I did love it, and agree with every word you wrote. There's an old song by The Lovin' Spoonful called Nashville Cats, which is a rave about all the guitar players in Nashville (lyrics here: http://www.lyricsfreak.com/l/lovin+spoonful/nashville+cats_20276435.html).

And every time I watch a British movie or television program, I think of that song because Nashville's guitar players are like Britain's actors. I am wowed over and over again by the excellence of every one I see. And I love the way older actors keep on working, and the young ones coming up are equal to their elders. There is nothing like them in the world.

June Francis said...

There was more than one reason than Grantchester being the kind of detective story I would enjoy that I chose to watch it instead of my usual choice of New Tricks on a Monday evening. That was the writer being the son of Rev Robert Runcie, who not only went to my son Iain's old school but his Oxford college as well. I wanted to see how the main character reflected a real his father, who had been a real man of the cloth. I enjoyed the first episode, although our sleuth seemed to do a lot of cycling around with his seat off the saddle! Interested to see how the series pans out.
Also interested in your visit to the Cotswolds - John and I went to both places you visited the other year. Lovely. Thinking of the Cotswolds and detectives. Have you read Ann Grainger?

Martin Edwards said...

Thanks, Nan. I'll check out that Spoonful song - I remember Daydream!

Martin Edwards said...

Lovely to hear from you, June. Yes, I have read some of Ann's books and meet up with her and her husband a few times a year.

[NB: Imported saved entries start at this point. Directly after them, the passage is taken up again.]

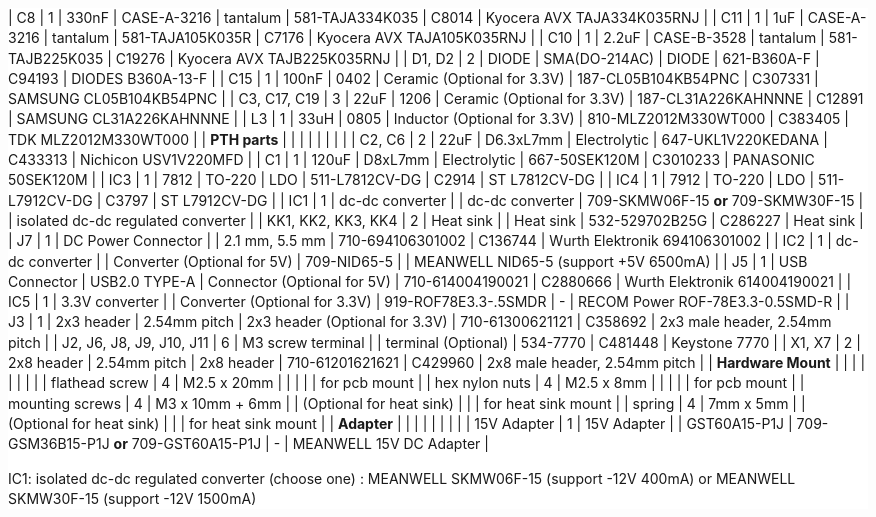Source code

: | C8                           | 1   | 330nF              | CASE-A-3216   | tantalum                       | 581-TAJA334K035                      | C8014     | Kyocera AVX TAJA334K035RNJ            |
| C11                          | 1   | 1uF                | CASE-A-3216   | tantalum                       | 581-TAJA105K035R                     | C7176     | Kyocera AVX TAJA105K035RNJ            |
| C10                          | 1   | 2.2uF              | CASE-B-3528   | tantalum                       | 581-TAJB225K035                      | C19276    | Kyocera AVX TAJB225K035RNJ            |
| D1, D2                       | 2   | DIODE              | SMA(DO-214AC) | DIODE                          | 621-B360A-F                          | C94193    | DIODES B360A-13-F                     |
| C15                          | 1   | 100nF              | 0402          | Ceramic (Optional for 3.3V)    | 187-CL05B104KB54PNC                  | C307331   | SAMSUNG CL05B104KB54PNC               |
| C3, C17, C19                 | 3   | 22uF               | 1206          | Ceramic (Optional for 3.3V)    | 187-CL31A226KAHNNNE                  | C12891    | SAMSUNG CL31A226KAHNNNE               |
| L3                           | 1   | 33uH               | 0805          | Inductor (Optional for 3.3V)   | 810-MLZ2012M330WT000                 | C383405   | TDK MLZ2012M330WT000                  |
| **PTH parts**                |     |                    |               |                                |                                      |           |                                       |
| C2, C6                       | 2   | 22uF               | D6.3xL7mm     | Electrolytic                   | 647-UKL1V220KEDANA                   | C433313   | Nichicon USV1V220MFD                  |
| C1                           | 1   | 120uF              | D8xL7mm       | Electrolytic                   | 667-50SEK120M                        | C3010233  | PANASONIC 50SEK120M                   |
| IC3                          | 1   | 7812               | TO-220        | LDO                            | 511-L7812CV-DG                       | C2914     | ST L7812CV-DG                         |
| IC4                          | 1   | 7912               | TO-220        | LDO                            | 511-L7912CV-DG                       | C3797     | ST L7912CV-DG                         |
| IC1                          | 1   | dc-dc converter    |               | dc-dc converter                | 709-SKMW06F-15 **or** 709-SKMW30F-15 |           | isolated dc-dc regulated converter    |
| KK1, KK2, KK3, KK4           | 2   | Heat sink          |               | Heat sink                      | 532-529702B25G                       | C286227   | Heat sink                             |
| J7                           | 1   | DC Power Connector |               | 2.1 mm, 5.5 mm                 | 710-694106301002                     | C136744   | Wurth Elektronik 694106301002         |
| IC2                          | 1   | dc-dc converter    |               | Converter (Optional for 5V)    | 709-NID65-5                          |           | MEANWELL NID65-5 (support +5V 6500mA) |
| J5                           | 1   | USB Connector      | USB2.0 TYPE-A | Connector (Optional for 5V)    | 710-614004190021                     | C2880666  | Wurth Elektronik 614004190021         |
| IC5                          | 1   | 3.3V converter     |               | Converter (Optional for 3.3V)  | 919-ROF78E3.3-.5SMDR                 | -         | RECOM Power ROF-78E3.3-0.5SMD-R       |
| J3                           | 1   | 2x3 header         | 2.54mm pitch  | 2x3 header (Optional for 3.3V) | 710-61300621121                      | C358692   | 2x3 male header, 2.54mm pitch         |
| J2, J6, J8, J9, J10, J11     | 6   | M3 screw terminal  |               | terminal (Optional)            | 534-7770                             | C481448   | Keystone 7770                         |
| X1, X7                       | 2   | 2x8 header         | 2.54mm pitch  | 2x8 header                     | 710-61201621621                      | C429960   | 2x8 male header, 2.54mm pitch         |
| **Hardware Mount**           |     |                    |               |                                |                                      |           |                                       |
| flathead screw               | 4   | M2.5 x 20mm        |               |                                |                                      |           | for pcb mount                         |
| hex nylon nuts               | 4   | M2.5 x 8mm         |               |                                |                                      |           | for pcb mount                         |
| mounting screws              | 4   | M3 x 10mm + 6mm    |               |  (Optional for heat sink)      |                                      |           | for heat sink mount                   |
| spring                       | 4   | 7mm x 5mm          |               |  (Optional for heat sink)      |                                      |           | for heat sink mount                   |
| **Adapter**                  |     |                    |               |                                |                                      |           |                                       |
| 15V Adapter                  | 1   | 15V Adapter        |               | GST60A15-P1J                   | 709-GSM36B15-P1J **or** 709-GST60A15-P1J | -         | MEANWELL 15V DC Adapter               |

IC1: isolated dc-dc regulated converter (choose one) :  MEANWELL SKMW06F-15 (support -12V 400mA) or MEANWELL SKMW30F-15 (support -12V 1500mA)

Good writer.

June Francis said...

I met Ann, myself, years ago when we were with the same agent, Judith Murdoch. We both wrote historicals for M&B at one time. I've also read a couple of Ann's Lizzie Martin books set in Victorian times which I enjoyed.
Shall we be seeing anymore Liverpool books from you?

Martin Edwards said...

Thanks, June, I'm not sure I knew Ann had written historicals. I'd very much like to write more about Liverpool, preferably in the Devlin series, but it all depends on what the publishers want. I'm encouraged by people's continuing interest in Devlin, as my post today mentions.

Andre ferrari said...

Grantchester is really growing on me. And Tessa Peake-Jones nearly steals the show for me as the dour housekeeper Mrs Maguire. She is a joy to watch. Those milk curdling scowls! I am old enough to remember that Mrs Maguire types were not uncommon in the 1950's! All in all, this series is shaping up nicely, with various darker undercurrents being established as a counterpoint to the picturesque settings.

Martin Edwards said...

Nice to hear from you, Andre, and I agree. Last night's was a good episode,with an interesting motive for murder.